The attack, which appears to have been timed to coincide with yesterday's launch of the iPhone 6 in China, appears to be designed to provide Chinese authorities with access to all data stored on iCloud, including iMessages, photos and contacts. "If users ignored the security warning and clicked through to the Apple site and entered their username and password, this information has now been compromised by the Chinese authorities," GreatFire.org reports.

GreatFire.org is recommending that Internet users in China enable two-step verification for their iCloud accounts, and use trusted browsers such as Firefox or Chrome, both of which are capable of detecting and blocking MITM attacks. "Qihoo's popular Chinese 360 secure browser is anything but and will load the MITMed page directly," the organization notes.

The researchers say the attacks may well be related to the iPhone 6's new security features. "Ironically, Apple increased the encryption aspects on the phone allegedly to prevent snooping from the NSA," GreatFire.org notes. "However, this increased encryption would also prevent the Chinese authorities from snooping on Apple user data."

As a result, GreatFire.org suggests that the attack indicates there's at least some conflict between Apple and the Chinese government regarding some of the features of the iPhone 6. "This may also somehow be related again to images and videos of the Hong Kong protests being shared on the mainland," the researchers note.
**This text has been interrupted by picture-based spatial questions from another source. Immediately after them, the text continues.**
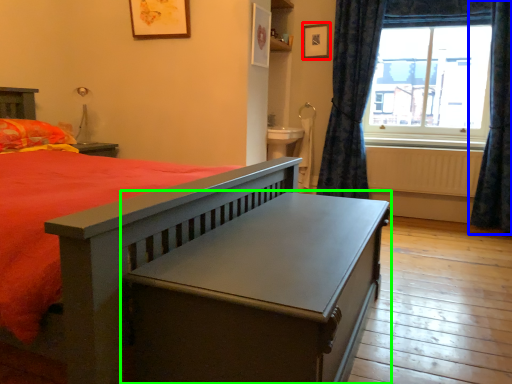
Question: Which object is the farthest from picture frame (highlighted by a red box)? Choose among these: curtain (highlighted by a blue box) or table (highlighted by a green box).

Choices:
 (A) curtain
 (B) table

Answer: (B)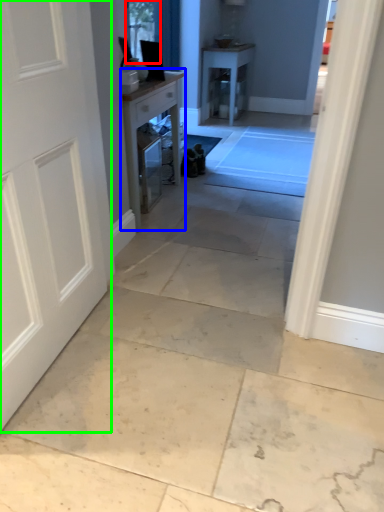
Question: Estimate the real-world distances between objects in this image. Which object is farther from window screen (highlighted by a red box), table (highlighted by a blue box) or door (highlighted by a green box)?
GreatFire.org co-founder Charlie Smith told the South China Morning Post that there's no doubt of the Chinese government's involvement in the attack. "We know that the attack point is the Chinese Internet backbone and that it is nationwide, which would lead us to be 100 percent sure that this is again the work of the Chinese authorities," he said. "Only Chinese [Internet service providers] and the government have access to the backbone."

Smith added that more such attacks are likely as more services move to encrypted connections. "We expect that there will be more [MITM] attacks in the near future and that they will increase in severity," he said.

If the Chinese government is in fact involved, this wouldn't be the first such attack launched against protesters in Hong Kong. Earlier this month, Lacoon Mobile Security researchers came across a mobile remote access Trojan (mRAT) targeting Hong Kong protestors, with versions designed to infect both Android and iOS devices. "The fact that this attack is being used against protesters and is being executed by Chinese-speaking attackers suggests it's [the] first iOS Trojan linked to Chinese government cyber activity," Lacoon CTO Ohad Bobrov stated at the time.